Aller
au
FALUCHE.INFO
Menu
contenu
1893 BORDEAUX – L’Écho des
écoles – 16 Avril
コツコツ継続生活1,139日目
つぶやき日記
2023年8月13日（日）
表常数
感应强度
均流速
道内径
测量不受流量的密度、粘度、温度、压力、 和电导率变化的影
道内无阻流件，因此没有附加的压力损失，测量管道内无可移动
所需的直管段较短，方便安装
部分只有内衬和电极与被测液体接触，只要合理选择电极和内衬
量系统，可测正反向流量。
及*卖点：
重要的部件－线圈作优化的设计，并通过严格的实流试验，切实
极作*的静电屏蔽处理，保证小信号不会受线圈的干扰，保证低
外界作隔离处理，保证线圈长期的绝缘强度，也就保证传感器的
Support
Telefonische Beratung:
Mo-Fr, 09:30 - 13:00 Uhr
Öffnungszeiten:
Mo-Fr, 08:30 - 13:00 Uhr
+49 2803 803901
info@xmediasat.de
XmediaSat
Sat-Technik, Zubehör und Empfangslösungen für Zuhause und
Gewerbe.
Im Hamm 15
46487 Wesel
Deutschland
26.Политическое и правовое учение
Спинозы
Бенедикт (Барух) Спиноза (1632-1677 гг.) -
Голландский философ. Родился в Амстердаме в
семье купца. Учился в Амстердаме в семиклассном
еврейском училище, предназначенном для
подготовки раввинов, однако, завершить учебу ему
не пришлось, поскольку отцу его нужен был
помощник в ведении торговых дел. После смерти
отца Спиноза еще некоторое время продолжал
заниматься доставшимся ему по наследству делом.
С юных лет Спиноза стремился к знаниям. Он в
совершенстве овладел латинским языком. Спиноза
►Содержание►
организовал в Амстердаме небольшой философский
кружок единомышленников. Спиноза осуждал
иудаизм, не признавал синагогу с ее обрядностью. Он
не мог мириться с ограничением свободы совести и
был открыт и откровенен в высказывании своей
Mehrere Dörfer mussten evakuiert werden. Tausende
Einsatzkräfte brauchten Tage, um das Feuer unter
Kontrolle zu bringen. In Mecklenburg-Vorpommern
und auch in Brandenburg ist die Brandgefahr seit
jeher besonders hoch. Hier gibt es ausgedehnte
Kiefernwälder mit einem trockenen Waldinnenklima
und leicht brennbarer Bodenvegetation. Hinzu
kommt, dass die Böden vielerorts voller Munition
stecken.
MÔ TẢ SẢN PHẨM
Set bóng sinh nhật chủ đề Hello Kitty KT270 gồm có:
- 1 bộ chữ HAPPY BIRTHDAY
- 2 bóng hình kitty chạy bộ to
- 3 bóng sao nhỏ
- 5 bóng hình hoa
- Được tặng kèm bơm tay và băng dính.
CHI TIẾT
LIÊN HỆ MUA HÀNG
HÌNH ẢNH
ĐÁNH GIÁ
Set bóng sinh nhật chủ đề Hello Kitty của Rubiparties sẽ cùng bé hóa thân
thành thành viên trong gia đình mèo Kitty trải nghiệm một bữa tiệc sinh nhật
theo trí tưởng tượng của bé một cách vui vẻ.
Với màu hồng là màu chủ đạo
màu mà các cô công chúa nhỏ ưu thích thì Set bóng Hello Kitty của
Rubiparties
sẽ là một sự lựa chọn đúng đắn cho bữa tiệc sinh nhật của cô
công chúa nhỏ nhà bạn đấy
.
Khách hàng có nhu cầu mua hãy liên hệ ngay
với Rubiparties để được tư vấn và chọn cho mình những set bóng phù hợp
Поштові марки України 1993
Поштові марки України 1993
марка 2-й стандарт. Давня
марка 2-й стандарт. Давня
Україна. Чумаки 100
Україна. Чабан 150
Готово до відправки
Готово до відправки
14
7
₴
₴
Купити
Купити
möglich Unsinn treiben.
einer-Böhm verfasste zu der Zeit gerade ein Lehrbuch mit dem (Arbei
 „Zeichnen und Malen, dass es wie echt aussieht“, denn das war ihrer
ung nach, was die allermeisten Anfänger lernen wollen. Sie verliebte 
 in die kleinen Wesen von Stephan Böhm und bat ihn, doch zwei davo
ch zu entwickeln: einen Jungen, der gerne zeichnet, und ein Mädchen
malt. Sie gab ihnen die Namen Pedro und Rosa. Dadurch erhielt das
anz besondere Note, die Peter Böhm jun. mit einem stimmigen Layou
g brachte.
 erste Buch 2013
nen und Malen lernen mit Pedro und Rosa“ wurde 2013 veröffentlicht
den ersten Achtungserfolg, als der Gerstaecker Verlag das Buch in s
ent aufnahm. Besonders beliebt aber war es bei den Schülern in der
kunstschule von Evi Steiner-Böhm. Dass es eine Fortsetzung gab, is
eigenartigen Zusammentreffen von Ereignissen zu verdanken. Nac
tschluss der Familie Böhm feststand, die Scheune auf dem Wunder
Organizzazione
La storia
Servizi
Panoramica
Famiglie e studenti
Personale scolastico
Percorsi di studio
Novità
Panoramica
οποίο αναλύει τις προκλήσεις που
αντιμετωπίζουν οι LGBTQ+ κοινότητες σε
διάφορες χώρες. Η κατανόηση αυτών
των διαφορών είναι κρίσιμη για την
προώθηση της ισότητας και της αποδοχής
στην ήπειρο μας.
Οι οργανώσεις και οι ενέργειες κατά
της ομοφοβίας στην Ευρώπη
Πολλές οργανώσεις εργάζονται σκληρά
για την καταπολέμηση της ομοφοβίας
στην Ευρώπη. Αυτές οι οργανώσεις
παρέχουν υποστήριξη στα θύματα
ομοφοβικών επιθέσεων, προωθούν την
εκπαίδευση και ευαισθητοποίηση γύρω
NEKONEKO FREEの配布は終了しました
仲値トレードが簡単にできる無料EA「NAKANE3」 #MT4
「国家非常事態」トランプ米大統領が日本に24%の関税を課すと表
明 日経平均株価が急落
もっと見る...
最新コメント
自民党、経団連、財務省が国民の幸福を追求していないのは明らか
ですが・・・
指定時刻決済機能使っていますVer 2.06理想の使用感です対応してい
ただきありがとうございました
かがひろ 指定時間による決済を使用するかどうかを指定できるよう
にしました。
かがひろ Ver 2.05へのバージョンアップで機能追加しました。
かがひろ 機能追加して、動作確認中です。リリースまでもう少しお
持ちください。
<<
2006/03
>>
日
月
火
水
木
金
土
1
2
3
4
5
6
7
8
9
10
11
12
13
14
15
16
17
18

## [Instructions to follow]
Count how many lines of the material hold the string "Rubiparties". Give the number and nothing more.

## [The answer]
3